▸ Task directions:
Apart from the images, the entire listing below must be restated word for word.

◆ ◆ ◆ ◆

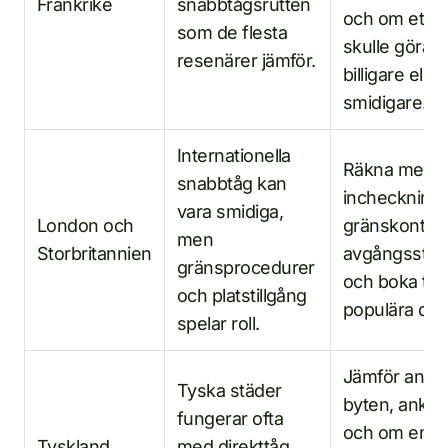
Frankrike
snabbtågsrutten
och om ett b
som de flesta
skulle göra 
resenärer jämför.
billigare eller
smidigare.
Internationella
Räkna med
snabbtåg kan
incheckning
vara smidiga,
London och
gränskontrol
men
Storbritannien
avgångsstat
gränsprocedurer
och boka tidi
och platstillgång
populära dat
spelar roll.
Jämför antal
Tyska städer
byten, ankom
fungerar ofta
och om en
Tyskland
med direkttåg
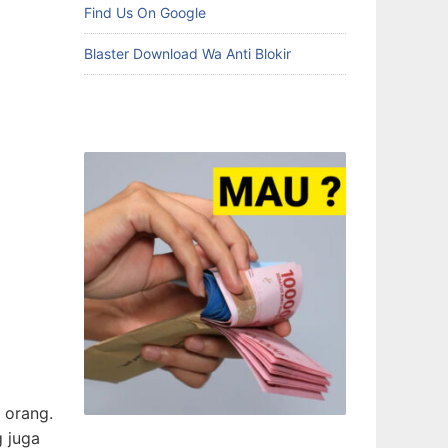
Find Us On Google
Blaster Download Wa Anti Blokir
 orang.
g juga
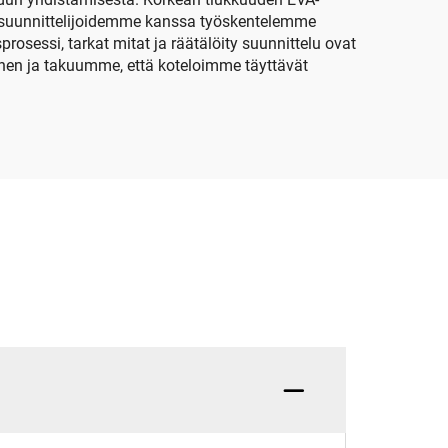
en suunnittelijoidemme kanssa työskentelemme
essi, tarkat mitat ja räätälöity suunnittelu ovat
inen ja takuumme, että koteloimme täyttävät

◆ ◆ ◆ ◆

▸ Answer to this exercise:
Frankrike
snabbtågsrutten
och om ett b
som de flesta
skulle göra 
resenärer jämför.
billigare eller
smidigare.
Internationella
Räkna med
snabbtåg kan
incheckning
vara smidiga,
London och
gränskontrol
men
Storbritannien
avgångsstat
gränsprocedurer
och boka tidi
och platstillgång
populära dat
spelar roll.
Jämför antal
Tyska städer
byten, ankom
fungerar ofta
och om en
Tyskland
med direkttåg
Find Us On Google
Blaster Download Wa Anti Blokir
 orang.
g juga
en suunnittelijoidemme kanssa työskentelemme
essi, tarkat mitat ja räätälöity suunnittelu ovat
inen ja takuumme, että koteloimme täyttävät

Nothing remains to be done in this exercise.